Process a single PDF and return paper-qa’s answer as a string.

This method handles the per-PDF processing workflow:

  1. Create per-PDF paper and index directories

  2. Copy the PDF into the per-PDF paper directory

3. Build paper-qa Settings with those isolated directories 3. Run paper-qa’s ask() function asynchronously 4. Extract the answer string from paper-qa’s response object 5. Clean up: remove per-PDF directories to keep runs isolated

Each run uses fresh directories, so paper-qa only sees one PDF per call without having to clear or reconcile a shared index.

Parameters

pdf_pathstr

Absolute path to the PDF file to process. The file is copied to the session’s temp directory, so the original is not modified.

questionstr

The question to ask paper-qa about the PDF. This is typically a prompt asking for a JSON-formatted summary with ‘summary’ and ‘methods’ keys.

Returns

str or None

The answer string from paper-qa if successful, None if: - Session not initialized (called outside ‘with’ block) - PDF copy failed - paper-qa query failed - Answer extraction failed

Note

This method handles async/event loop edge cases: - If asyncio.run() fails due to existing event loop, we spawn

a background thread with its own event loop

  • This is necessary because Jupyter notebooks and some frameworks already have an event loop running

Example

with PaperQASession() as session:
    answer = session.summarize_pdf(
        '/path/to/paper.pdf',
        'Summarize this paper.
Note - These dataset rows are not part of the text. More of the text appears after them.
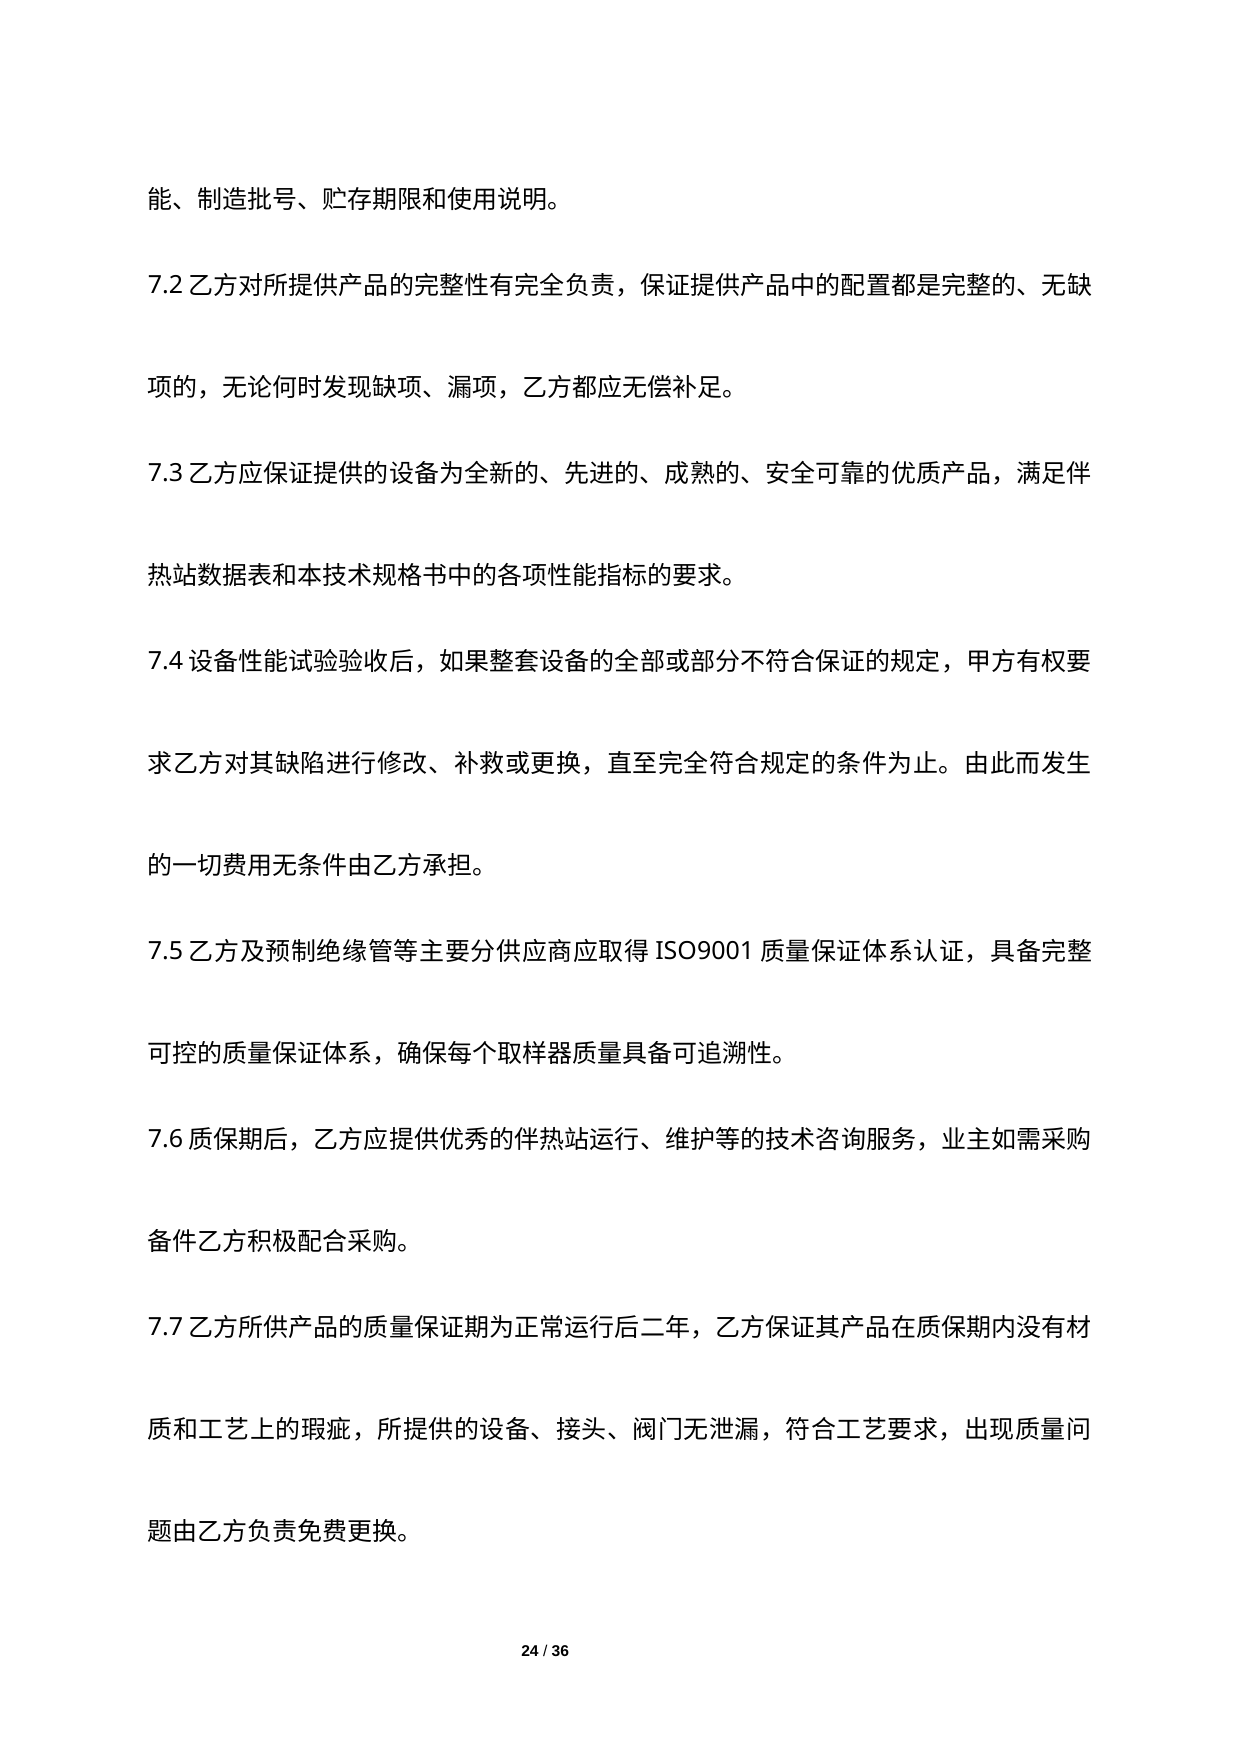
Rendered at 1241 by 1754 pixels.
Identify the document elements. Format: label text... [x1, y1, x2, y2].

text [148, 164, 1092, 232]
text 7.6质保期后，乙方应提供优秀的伴热站运行、维护等的技术咨询服务，业主如需采购备件乙方积极配合采购。 [148, 1103, 1092, 1273]
text 7.3乙方应保证提供的设备为全新的、先进的、成熟的、安全可靠的优质产品，满足伴热站数据表和本技术规格书中的各项性能指标的要求。 [148, 438, 1092, 608]
text 7.5乙方及预制绝缘管等主要分供应商应取得ISO9001质量保证体系认证，具备完整可控的质量保证体系，确保每个取样器质量具备可追溯性。 [148, 916, 1092, 1085]
text 7.2乙方对所提供产品的完整性有完全负责，保证提供产品中的配置都是完整的、无缺项的，无论何时发现缺项、漏项，乙方都应无偿补足。 [148, 250, 1092, 420]
text 7.4设备性能试验验收后，如果整套设备的全部或部分不符合保证的规定，甲方有权要求乙方对其缺陷进行修改、补救或更换，直至完全符合规定的条件为止。由此而发生的一切费用无条件由乙方承担。 [148, 626, 1092, 897]
text 7.7乙方所供产品的质量保证期为正常运行后二年，乙方保证其产品在质保期内没有材质和工艺上的瑕疵，所提供的设备、接头、阀门无泄漏，符合工艺要求，出现质量问题由乙方负责免费更换。 [148, 1291, 1092, 1563]
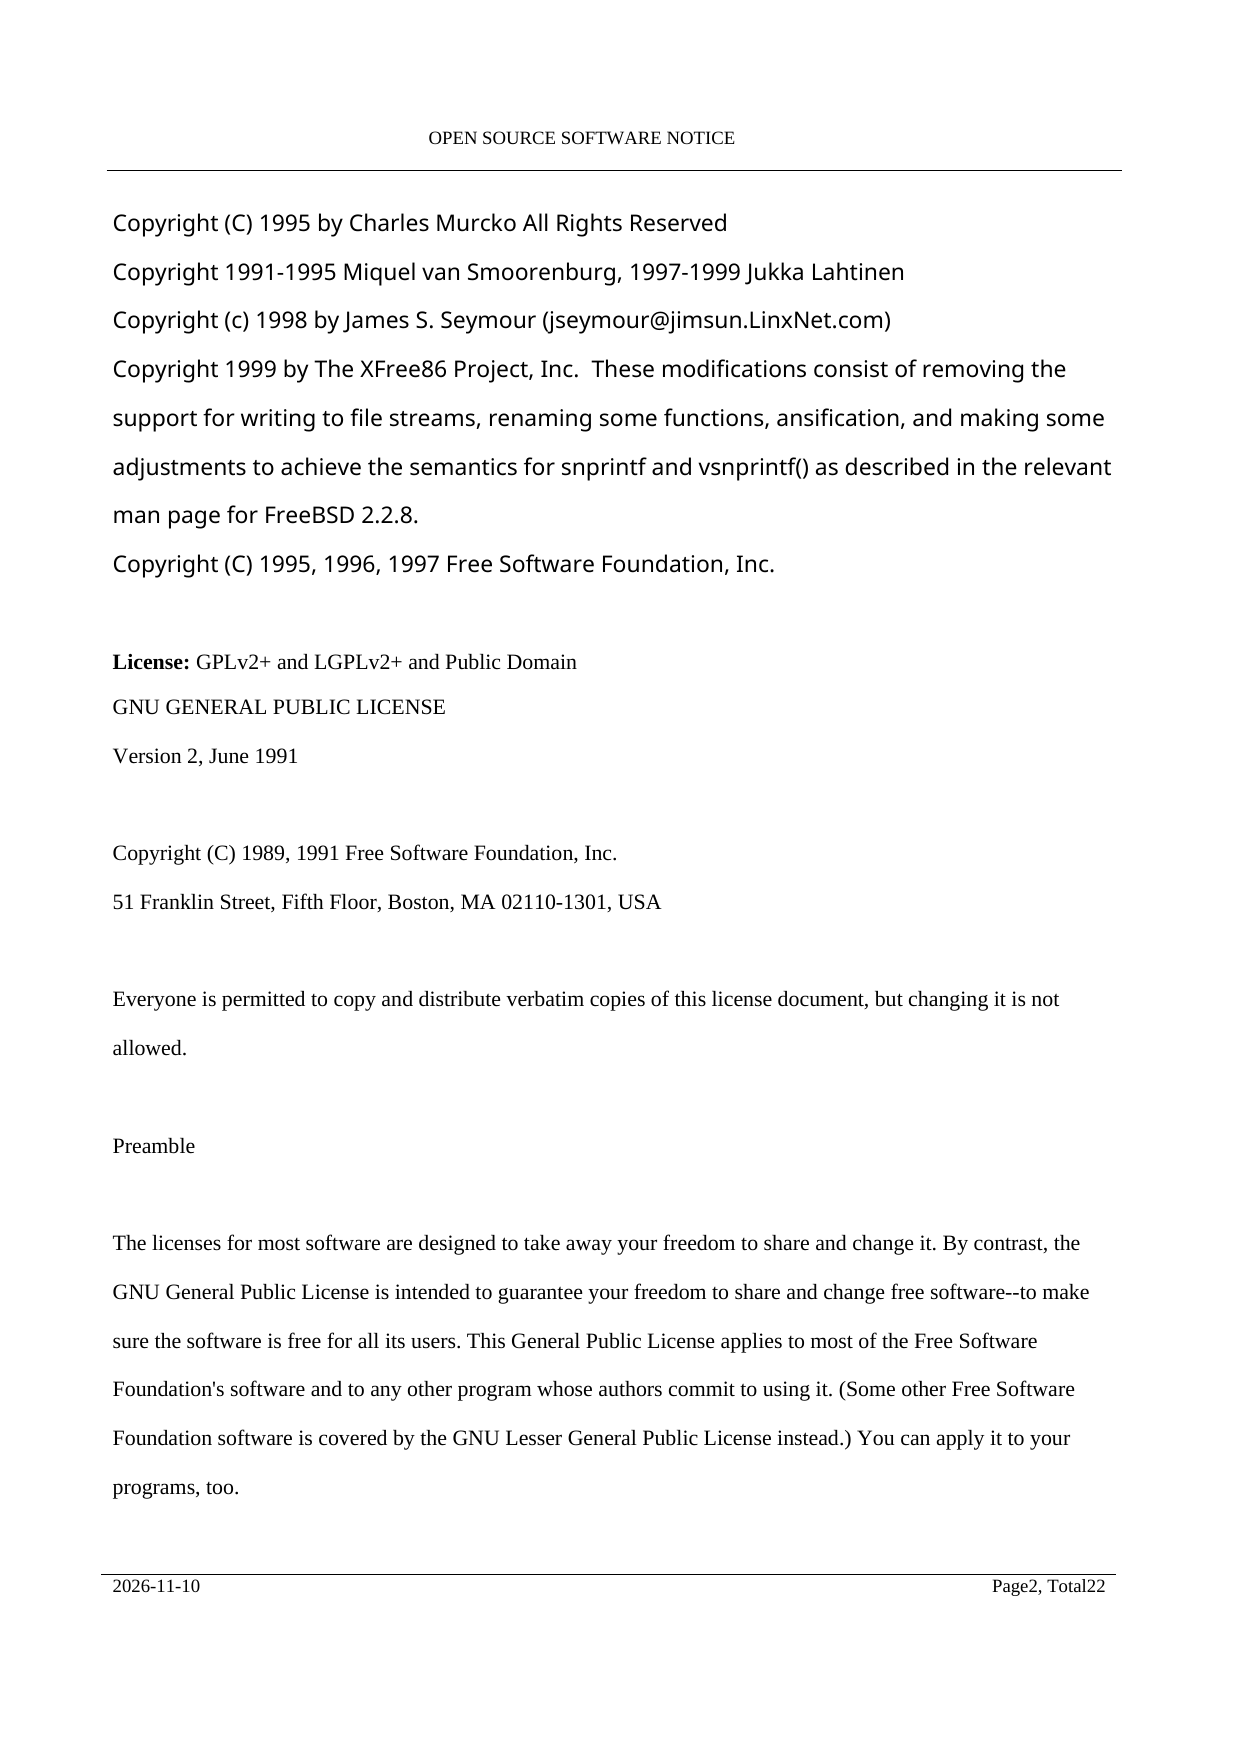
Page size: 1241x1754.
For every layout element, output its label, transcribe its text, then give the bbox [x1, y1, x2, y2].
Return JSON with summary and methods.'
    )
    if answer:
        data = json.loads(answer)
rtype:

Optional[str]

Parameters:
  • pdf_path (str)

  • question (str)

Return type:

str | None

Parameters:
  • llm (Optional[str])

  • summary_llm (Optional[str])

paper_firehose.commands.pqa_summary.run(config_path, topic=None, *, rps=None, limit=None, arxiv=None, entry_ids=None, use_history=False, history_date=None, history_feed_like=None)[source]

Execute the paper-qa download + summarization workflow.

Return type:

None

Parameters:
  • config_path (str)

  • topic (str | None)

  • rps (float | None)

  • limit (int | None)

  • arxiv (List[str] | None)

  • entry_ids (List[str] | None)

  • use_history (bool)

  • history_date (str | None)

  • history_feed_like (str | None)

Workflow overview

  • Load configuration/database state and prepare download/archive folders.

  • Determine targets either from ranked topic entries (respecting the download rank threshold and optional limit) or from the explicit arxiv/entry_ids arguments, optionally pulling metadata from the history database when use_history is enabled.

  • Resolve arXiv IDs, reuse archived PDFs when possible, download missing PDFs under the configured rate limit, and archive successful downloads.

  • Run paper-qa on each PDF, normalize the JSON result, and write summaries back to both papers.db and matched_entries_history.db when an entry_id is available.